Too little wonder in this 'Emporium'
"Mr. Magorium's Wonder Emporium" works like a bad horror movie where the filmmakers, striving to achieve a nightmarish quality, don't bother to ground their story in any sense of reality because they erroneously don't think they need it.
Likewise, director/writer Zach Helm doesn't bother to ground his "Wonder Emporium" in any sense of reality for similar reasons -- hey, it's a children's fantasy. Who needs reality?
Uh, he does. Especially if he wants us to become filled with the sense of awe and wonder that he obviously intends for his film to inspire.
Instead, Helm winds up with a movie that works so hard to be magical and mystical and mesmerizing that it forgets to be any of these things and winds up being an orgiastic toy spectacle devoid of emotion, plot and interesting characters.
The premise: A 243-year-old man named Edward Magorium (Dustin Hoffman sporting electro-shock hair and a lispy, singsong voice) decides to retire from his beloved New York toy store, a place filled with absurd merchandise such as living fish mobiles (do babies love those?) and energized balls with a will of their own.
Magorium intends to transfer the management over to his reluctant protégé, Molly Mahoney (Natalie Portman), who has worked at Mr. Magorium's emporium while attempting to launch a career as a musician.
To aid in the transfer, Magorium hires an accountant named Henry Weston (Jason Bateman, looking appropriately bankerly) to put the books in order, something that hasn't been done in about two centuries. A humorless man, Weston can't see the emporium's magic right under his nose.

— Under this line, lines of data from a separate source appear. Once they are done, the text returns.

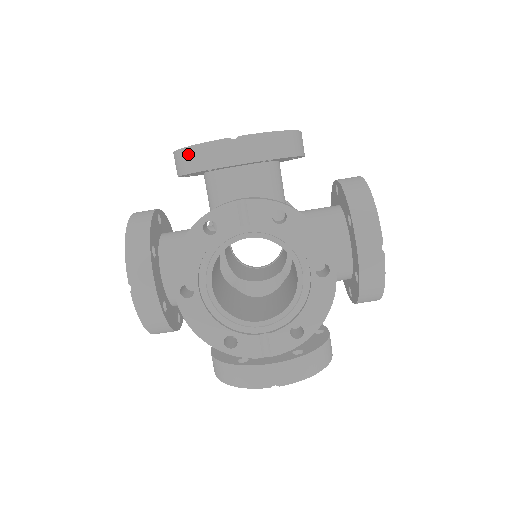
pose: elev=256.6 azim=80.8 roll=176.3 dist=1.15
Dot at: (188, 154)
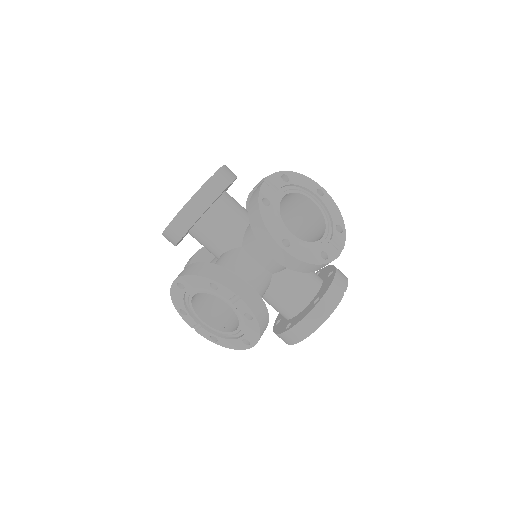
Dot at: (193, 203)
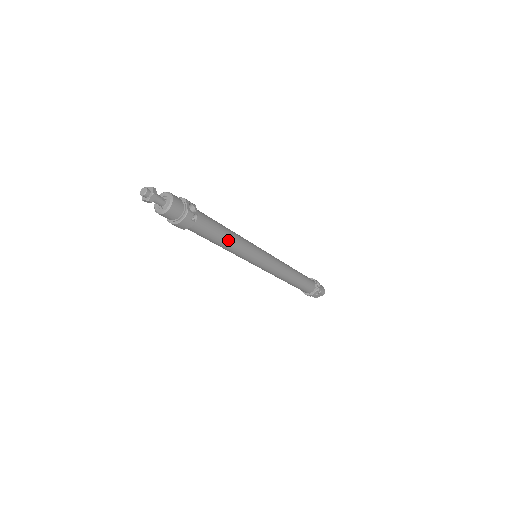
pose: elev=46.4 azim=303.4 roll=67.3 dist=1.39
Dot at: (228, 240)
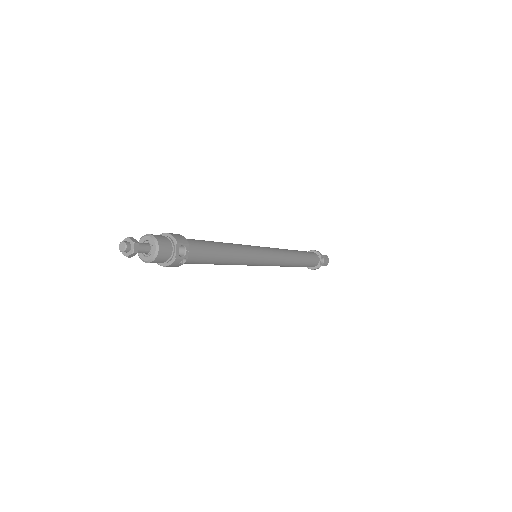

The emporium attracts a lot of people, including young Eric Applebaum (Zach Mills), a quiet and reserved lad with a really big hat collection. He gets the job of narrating "Wonder Emporium" and dividing the story into cleverly titled chapters.
Right off the Whiffle ball bat, Mr. Magorium announces that he intends to leave the store, a thinly veiled euphemism for "he's going to die." Immediately, the emporium itself starts to react violently to this news, forming a residue in the corner that looks like sewage from the house in "The Amityville Horror."
Helm, a DePaul University grad, knows what a child's fantasy film is supposed to look like but has crafted a story without any dramatic conflict. He has no conventional villain, which isn't a bad thing, but substitutes nothing in its place to create tension or sustained interest.
Is Mr. Magorium there to tell children that death is a natural event that can be faced without fear? Could the suggested, but never realized, romance between Molly and Weston be a metaphor for how the right half and left half of a brain can combine to complete a whole person with logic and imagination?
That's the problem with "Mr. Magorium's Wonder Emporium." Magorium and the emporium are present and accounted for.
The wonder is missing in action.
"Mr. Magorium's Wonder Emporium"
Two stars out of four
Opens today
Dustin Hoffman as Mr. Magorium
Natalie Portman as Molly Mahoney
Jason Bateman as Henry Weston
Zach Mills as Eric Applebaum
Written and directed by Zach Helm. Produced by Richard N. Glastein and James Garavente. A 20th Century Fox release. Rated G. Running time: 94 minutes.